─── Source ───

The reason it doesn't violate the invariant because the invariant is phrased as "if you observe a property to be non-configurable non-writable, then its value doesn't change", which places absolutely no requirements on properties which are configurable. Your trick doesn't allow you to get around that, from what I can tell: the [[Set]] succeeding certainly does not imply the property is non-configurable, so it's only in the very last line that you observe the property to be non-configurable non-writable, and indeed the value can never thereafter change. Right?

[erights]

Still absorbing. Thanks for finding and explaining!

Attn @tvcutsem

[bathos]

In particular, you can accomplish the same thing as your code snippet with [...]

The invariant in question was this:

If P was previously observed as a non-configurable, non-writable own data property of the target, then [[Set]] must return false unless V is the SameValue as P's [[Value]] attribute.

My contention is that it was effectively observed as an unconfigurable data property:

This is indirect: what is actually observed is another fact* that causes the requirement to exist for the outer object**.

* that the target has an unconfigurable data property — this observation occurs when it gets defined as unconfigurable prior to [[Set]] returning

** if the target is observed to have an unconfigurable data property, then other invariants establish that the proxy also does.

I am not yet convinced that the current semantics actually violate the invariants

I’m with you there. I went back and forth trying to figure that out a lot and my conclusion could be wrong, or could be wrong wrt [[Set]] specifically. I’d considered the accessor case and although I hesitated to make this claim because of how silly it would sound, I believe that ... also violates the invariant. Bear with me: what I mean is that I think the invariant itself is written slightly wrong. The “previously” in other cases seems to mean “at any point prior to returning,” not “at any point prior to invocation of this internal method”. The Proxy trap algorithms go to some lengths ensuring the “at any point prior to returning” behavior — apart from this one case, which appears likely accidental.

In any case, it may also be that [[Set]] was a poor choice for demonstration. The GOPD “hook” affects other operations as well, some of which have no (seemingly?) analogous accessor realization.

─── Records supplied ───

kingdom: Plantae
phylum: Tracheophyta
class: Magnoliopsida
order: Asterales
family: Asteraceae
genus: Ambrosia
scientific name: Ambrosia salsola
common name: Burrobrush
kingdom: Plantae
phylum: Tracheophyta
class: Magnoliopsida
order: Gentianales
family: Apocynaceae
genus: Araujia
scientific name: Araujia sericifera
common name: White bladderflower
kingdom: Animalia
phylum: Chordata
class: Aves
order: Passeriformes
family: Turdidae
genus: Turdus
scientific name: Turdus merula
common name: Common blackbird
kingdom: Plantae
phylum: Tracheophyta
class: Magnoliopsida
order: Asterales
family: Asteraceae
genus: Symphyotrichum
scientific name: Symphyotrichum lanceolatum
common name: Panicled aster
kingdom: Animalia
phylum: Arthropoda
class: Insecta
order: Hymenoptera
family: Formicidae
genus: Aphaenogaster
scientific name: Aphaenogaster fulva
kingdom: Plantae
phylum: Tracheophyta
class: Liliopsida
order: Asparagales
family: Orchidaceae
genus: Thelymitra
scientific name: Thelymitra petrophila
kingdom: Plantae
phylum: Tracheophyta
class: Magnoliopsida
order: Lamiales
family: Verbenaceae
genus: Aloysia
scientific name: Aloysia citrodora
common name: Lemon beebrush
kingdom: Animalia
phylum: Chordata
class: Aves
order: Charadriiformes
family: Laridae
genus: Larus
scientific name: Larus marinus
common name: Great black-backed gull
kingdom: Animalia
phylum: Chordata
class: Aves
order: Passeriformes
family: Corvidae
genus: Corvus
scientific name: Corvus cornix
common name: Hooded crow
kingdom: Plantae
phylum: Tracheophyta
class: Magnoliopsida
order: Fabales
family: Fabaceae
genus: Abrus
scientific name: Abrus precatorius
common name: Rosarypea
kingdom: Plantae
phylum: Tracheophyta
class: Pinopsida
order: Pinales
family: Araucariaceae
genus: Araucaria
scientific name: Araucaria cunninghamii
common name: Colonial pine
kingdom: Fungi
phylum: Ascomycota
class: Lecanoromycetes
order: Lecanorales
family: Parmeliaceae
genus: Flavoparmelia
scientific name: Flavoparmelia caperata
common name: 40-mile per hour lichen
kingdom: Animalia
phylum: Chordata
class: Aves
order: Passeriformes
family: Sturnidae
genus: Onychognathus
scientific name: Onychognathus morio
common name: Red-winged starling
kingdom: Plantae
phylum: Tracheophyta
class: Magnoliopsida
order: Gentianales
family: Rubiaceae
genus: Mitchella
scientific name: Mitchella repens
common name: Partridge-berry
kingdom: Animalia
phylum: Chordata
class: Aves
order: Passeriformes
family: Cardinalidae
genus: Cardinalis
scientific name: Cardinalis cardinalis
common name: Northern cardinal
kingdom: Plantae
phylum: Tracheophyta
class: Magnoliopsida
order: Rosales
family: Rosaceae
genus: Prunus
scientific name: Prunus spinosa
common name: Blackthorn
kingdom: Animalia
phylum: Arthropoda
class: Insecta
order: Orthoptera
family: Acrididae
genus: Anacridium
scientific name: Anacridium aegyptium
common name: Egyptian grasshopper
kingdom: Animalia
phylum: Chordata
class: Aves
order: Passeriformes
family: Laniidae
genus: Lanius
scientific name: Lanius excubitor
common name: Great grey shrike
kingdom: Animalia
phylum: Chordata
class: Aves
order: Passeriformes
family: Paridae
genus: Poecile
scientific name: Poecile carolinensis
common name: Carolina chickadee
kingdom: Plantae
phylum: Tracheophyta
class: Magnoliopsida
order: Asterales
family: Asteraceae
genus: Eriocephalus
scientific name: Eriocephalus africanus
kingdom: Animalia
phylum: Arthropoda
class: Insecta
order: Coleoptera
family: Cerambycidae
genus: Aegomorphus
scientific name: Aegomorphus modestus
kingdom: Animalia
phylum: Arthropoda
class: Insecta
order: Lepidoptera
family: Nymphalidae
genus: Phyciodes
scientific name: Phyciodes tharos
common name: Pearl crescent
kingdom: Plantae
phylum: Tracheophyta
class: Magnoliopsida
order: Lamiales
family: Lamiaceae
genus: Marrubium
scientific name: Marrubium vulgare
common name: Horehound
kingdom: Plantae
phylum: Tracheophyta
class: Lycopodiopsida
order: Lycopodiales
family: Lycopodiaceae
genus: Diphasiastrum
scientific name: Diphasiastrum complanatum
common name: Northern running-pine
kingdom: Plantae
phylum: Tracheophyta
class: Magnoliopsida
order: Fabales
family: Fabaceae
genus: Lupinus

───

Required actions:
**1.** Please list every user handle that appears in the Proxy invariants thread.
**2.** Write the next few sentences of the Proxy invariants thread, picking up after its final sentence.

Results of the tasks:
**1.** erights, bathos, tvcutsem

**2.**
"use strict";

let obj = new Proxy(new Proxy({}, {
  getOwnPropertyDescriptor(target, key) {
    return {
      get configurable() {
        Reflect.defineProperty(target, key, { configurable: false, value: 3 });
        console.log("(inner)", key, "exists and is unconfigurable?", !Reflect.getOwnPropertyDescriptor(target, key).configurable);
        return true;
      }
    };
  }
}), {
  has(target, key) {
    return Reflect.has(target, key);
  }
});

console.log("(outer) foo exists?", "foo" in obj);
// (inner) foo exists and is unconfigurable? true
// (outer) foo exists? false

And keep in mind that if the above works (and it does), then the invariant “A property cannot be reported as non-existent, if it exists as a non-configurable own property of the target object.” becomes meaningless because it cannot be reliably observed to be true or false; code cannot rely on it holding. If not for the GOPD ordering issue, a false return value for "foo" in obj would prove that obj, at that specific moment, does not have an unconfigurable "foo" (and that “fact” can be derived from the claimed invariants if read like uh ... those logic puzzles with the big grid that I remember from elementary school ... god I loved those).

[claudepache]

Hi,

I think indeed (after a cursory review) that the ? IsExtensible(target) call should be done before the ? _target_.[[GetOwnProperty]](_P_) call, both in the [[GetOwnProperty]] and the [[[DefineOwnProperty]] algorithms. Some time ago, I intended to analyse the case of multiple checks on exotic targets in /claudepache/es-invariants ; but until now it’s not done.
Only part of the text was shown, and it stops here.